→ Directions: Nothing in the records may be altered. Repeat them in full.

━━ The records ━━

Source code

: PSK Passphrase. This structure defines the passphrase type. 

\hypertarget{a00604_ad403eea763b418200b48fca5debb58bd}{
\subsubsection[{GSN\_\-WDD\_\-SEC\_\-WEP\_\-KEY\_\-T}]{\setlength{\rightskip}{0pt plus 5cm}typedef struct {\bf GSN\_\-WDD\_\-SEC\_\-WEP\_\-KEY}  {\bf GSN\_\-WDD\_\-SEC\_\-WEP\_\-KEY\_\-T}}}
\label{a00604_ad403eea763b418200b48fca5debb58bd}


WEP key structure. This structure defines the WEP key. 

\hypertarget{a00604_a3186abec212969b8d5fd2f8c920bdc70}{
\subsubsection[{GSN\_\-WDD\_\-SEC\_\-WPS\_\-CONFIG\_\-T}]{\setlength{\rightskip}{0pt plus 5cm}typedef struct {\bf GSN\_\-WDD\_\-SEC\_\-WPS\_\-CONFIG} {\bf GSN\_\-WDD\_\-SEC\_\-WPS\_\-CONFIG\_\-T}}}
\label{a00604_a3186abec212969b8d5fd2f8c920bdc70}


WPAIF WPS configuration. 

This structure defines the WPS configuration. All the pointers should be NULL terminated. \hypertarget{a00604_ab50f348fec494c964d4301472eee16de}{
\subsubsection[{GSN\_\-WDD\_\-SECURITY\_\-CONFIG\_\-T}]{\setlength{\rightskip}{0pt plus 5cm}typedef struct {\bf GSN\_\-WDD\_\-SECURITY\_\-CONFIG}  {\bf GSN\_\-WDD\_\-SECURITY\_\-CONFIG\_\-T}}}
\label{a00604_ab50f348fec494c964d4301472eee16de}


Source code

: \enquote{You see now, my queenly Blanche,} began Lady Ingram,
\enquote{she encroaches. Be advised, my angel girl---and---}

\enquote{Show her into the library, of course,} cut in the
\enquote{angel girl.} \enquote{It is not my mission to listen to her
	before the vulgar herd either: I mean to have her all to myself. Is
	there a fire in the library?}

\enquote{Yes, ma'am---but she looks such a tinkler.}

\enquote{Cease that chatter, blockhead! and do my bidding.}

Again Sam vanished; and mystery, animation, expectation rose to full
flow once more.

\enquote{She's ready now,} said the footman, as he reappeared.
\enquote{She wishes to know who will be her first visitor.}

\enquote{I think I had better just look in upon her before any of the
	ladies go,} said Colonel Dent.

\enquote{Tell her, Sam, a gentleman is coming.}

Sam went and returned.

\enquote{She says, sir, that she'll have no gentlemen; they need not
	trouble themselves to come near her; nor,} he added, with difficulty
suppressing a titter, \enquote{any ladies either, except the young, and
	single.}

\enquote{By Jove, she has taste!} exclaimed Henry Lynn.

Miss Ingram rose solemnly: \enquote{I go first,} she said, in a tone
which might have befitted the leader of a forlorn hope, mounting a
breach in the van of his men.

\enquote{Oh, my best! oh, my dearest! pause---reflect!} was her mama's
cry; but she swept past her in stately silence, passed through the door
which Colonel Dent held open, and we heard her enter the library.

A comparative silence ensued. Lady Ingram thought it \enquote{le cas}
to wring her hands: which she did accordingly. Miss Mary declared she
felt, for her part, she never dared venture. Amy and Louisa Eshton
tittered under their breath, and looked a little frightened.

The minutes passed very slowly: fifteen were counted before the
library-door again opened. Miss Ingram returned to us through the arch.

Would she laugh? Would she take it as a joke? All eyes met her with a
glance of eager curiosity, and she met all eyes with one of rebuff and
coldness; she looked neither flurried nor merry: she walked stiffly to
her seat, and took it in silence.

━━━

→ Solution:
Source code

: PSK Passphrase. This structure defines the passphrase type. 

\hypertarget{a00604_ad403eea763b418200b48fca5debb58bd}{
\subsubsection[{GSN\_\-WDD\_\-SEC\_\-WEP\_\-KEY\_\-T}]{\setlength{\rightskip}{0pt plus 5cm}typedef struct {\bf GSN\_\-WDD\_\-SEC\_\-WEP\_\-KEY}  {\bf GSN\_\-WDD\_\-SEC\_\-WEP\_\-KEY\_\-T}}}
\label{a00604_ad403eea763b418200b48fca5debb58bd}


WEP key structure. This structure defines the WEP key. 

\hypertarget{a00604_a3186abec212969b8d5fd2f8c920bdc70}{
\subsubsection[{GSN\_\-WDD\_\-SEC\_\-WPS\_\-CONFIG\_\-T}]{\setlength{\rightskip}{0pt plus 5cm}typedef struct {\bf GSN\_\-WDD\_\-SEC\_\-WPS\_\-CONFIG} {\bf GSN\_\-WDD\_\-SEC\_\-WPS\_\-CONFIG\_\-T}}}
\label{a00604_a3186abec212969b8d5fd2f8c920bdc70}


WPAIF WPS configuration. 

This structure defines the WPS configuration. All the pointers should be NULL terminated. \hypertarget{a00604_ab50f348fec494c964d4301472eee16de}{
\subsubsection[{GSN\_\-WDD\_\-SECURITY\_\-CONFIG\_\-T}]{\setlength{\rightskip}{0pt plus 5cm}typedef struct {\bf GSN\_\-WDD\_\-SECURITY\_\-CONFIG}  {\bf GSN\_\-WDD\_\-SECURITY\_\-CONFIG\_\-T}}}
\label{a00604_ab50f348fec494c964d4301472eee16de}


Source code

: \enquote{You see now, my queenly Blanche,} began Lady Ingram,
\enquote{she encroaches. Be advised, my angel girl---and---}

\enquote{Show her into the library, of course,} cut in the
\enquote{angel girl.} \enquote{It is not my mission to listen to her
	before the vulgar herd either: I mean to have her all to myself. Is
	there a fire in the library?}

\enquote{Yes, ma'am---but she looks such a tinkler.}

\enquote{Cease that chatter, blockhead! and do my bidding.}

Again Sam vanished; and mystery, animation, expectation rose to full
flow once more.

\enquote{She's ready now,} said the footman, as he reappeared.
\enquote{She wishes to know who will be her first visitor.}

\enquote{I think I had better just look in upon her before any of the
	ladies go,} said Colonel Dent.

\enquote{Tell her, Sam, a gentleman is coming.}

Sam went and returned.

\enquote{She says, sir, that she'll have no gentlemen; they need not
	trouble themselves to come near her; nor,} he added, with difficulty
suppressing a titter, \enquote{any ladies either, except the young, and
	single.}

\enquote{By Jove, she has taste!} exclaimed Henry Lynn.

Miss Ingram rose solemnly: \enquote{I go first,} she said, in a tone
which might have befitted the leader of a forlorn hope, mounting a
breach in the van of his men.

\enquote{Oh, my best! oh, my dearest! pause---reflect!} was her mama's
cry; but she swept past her in stately silence, passed through the door
which Colonel Dent held open, and we heard her enter the library.

A comparative silence ensued. Lady Ingram thought it \enquote{le cas}
to wring her hands: which she did accordingly. Miss Mary declared she
felt, for her part, she never dared venture. Amy and Louisa Eshton
tittered under their breath, and looked a little frightened.

The minutes passed very slowly: fifteen were counted before the
library-door again opened. Miss Ingram returned to us through the arch.

Would she laugh? Would she take it as a joke? All eyes met her with a
glance of eager curiosity, and she met all eyes with one of rebuff and
coldness; she looked neither flurried nor merry: she walked stiffly to
her seat, and took it in silence.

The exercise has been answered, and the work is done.